By Michael G. Charapp
Charapp & Weiss LLP
Always respond to critical letters from franchisors
We have regularly written about the need for dealers to give attention to communications from franchisors critical of dealer performance. Franchisors contend they send such communications strictly to help dealers to take steps to improve their performance. Sometimes that may be true. However, sometimes franchisor communications are a prelude to losing benefits to which a dealer is entitled or even to set up a dealer for termination of its franchise.
It is hard to know the agenda of a franchisor sending a critical letter. Therefore, all critical communications should be taken seriously. Investigate the bases for the claims of the franchisor. Determine why the claims are incorrect or poorly supported. Answer each criticism.
Below is a checklist of issues to consider when preparing a response to a franchisor’s critical communication. This checklist is not all inclusive. It does not answer every question. However, it is a starting point to put together a response that may one day be critical for you in protecting against losing benefits and even protecting your ability to continue to do business as a franchisee.
What is the Criticism? Respond to each.
Is your franchisor’s measurement consistent with your dealer sales and service agreement?
Is your franchisor’s performance measurement consistent with your state’s law?
How statistically valid is your franchisor’s performance measurement?
- Is the assigned primary market area correct? If you are responsible for geographic areas where you do not have an advantage, that will negatively affect your calculation.
- Is the comparison basis valid – is statewide, regionwide or other comparison basis equivalent to your PMA?
- Does the measurement standard take into account your special circumstances – geographic obstacles, demographic factors, vehicle choice differences, vehicle brand preferences, etc.
- Are there commuting or other travel factors from areas in your PMA that make the PMA disadvantageous?
- Are there temporary factors – construction, natural disaster, etc. – that make areas of your PMA disadvantageous.
Availability of vehicles – you cannot sell what you do not have. Has your franchisor made available sufficient vehicles for you to meet objectives?
Types of vehicles -- has your franchisor made available “hot” models and equipment or has the availability been skewed to your disadvantage?
Does your state law require the franchisor to provide the measurement calculation if requested? Have you requested it?
Are there statistical deficiencies in the franchisor’s calculations?
- Are the questions valid?
- Do the questions make your dealership responsible for manufacturer deficiencies?
- Are there sufficient numbers of responses to make the survey statistically sound?
- Is there a franchisor process to obtain sufficient responses?
- Do any narratives suggest that negative responses are affected by manufacturer deficiencies?
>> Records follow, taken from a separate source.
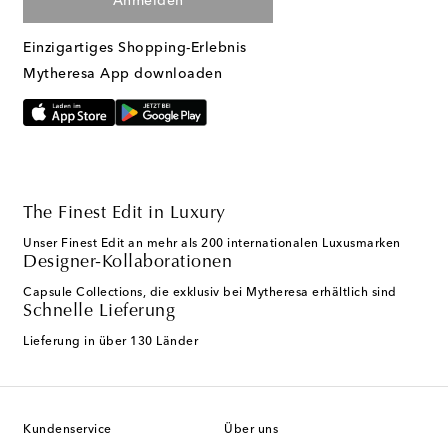
Anmelden
Einzigartiges Shopping-Erlebnis
Mytheresa App downloaden
The Finest Edit in Luxury
Unser Finest Edit an mehr als 200 internationalen Luxusmarken
Designer-Kollaborationen
Capsule Collections, die exklusiv bei Mytheresa erhältlich sind
Schnelle Lieferung
Lieferung in über 130 Länder
Kundenservice
Über uns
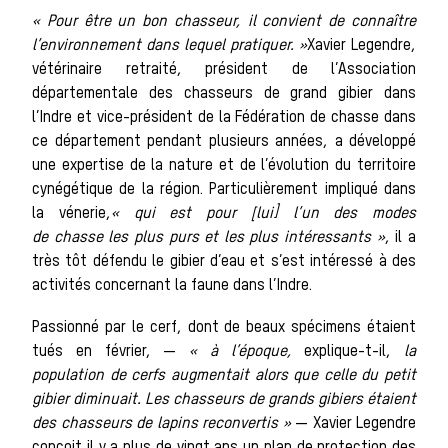
sauvages
« Pour être un bon chasseur, il convient de connaître
l’environnement dans lequel pratiquer. »
Xavier Legendre,
vétérinaire retraité, président de l’Association
départementale des chasseurs de grand gibier dans
Les chiens d
l’Indre et vice-président de la Fédération de chasse dans
ce département pendant plusieurs années, a développé
une expertise de la nature et de l’évolution du territoire
cynégétique de la région. Particulièrement impliqué dans
la vénerie,
« qui est pour [lui] l’un des modes
meute
de chasse les plus purs et les plus intéressants »
, il a
très tôt défendu le gibier d’eau et s’est intéressé à des
activités concernant la faune dans l’Indre.
Passionné par le cerf, dont de beaux spécimens étaient
Les chevaux
tués en février, —
« à l’époque,
explique-t-il,
la
population de cerfs augmentait alors que celle du petit
gibier diminuait. Les chasseurs de grands gibiers étaient
des chasseurs de lapins reconvertis »
— Xavier Legendre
Has the franchisor made the underlying data available to you? If not, is it available on request?
Do the franchisor’s measured results differ materially from your internal measurement results?
Does the franchisor contend that your dealership does not meet capitalization standards?
Have you done your own calculations using the franchisor’s method to determine the validity of the franchisor’s position?
Can you recategorize assets/liabilities on your statement delivered to your franchisor to positively affect the calculation?
If recategorization is not sufficient, what funds can be invested to solve the issue?
What are the specific criticisms made?
Are the criticisms proper issues under your DSSA, e.g. are you being held to a standard not included there?
Are the criticisms proper issues under your state’s law, e.g. is there a demand for facility improvements despite state law protection?
What is your position with respect to each other criticism?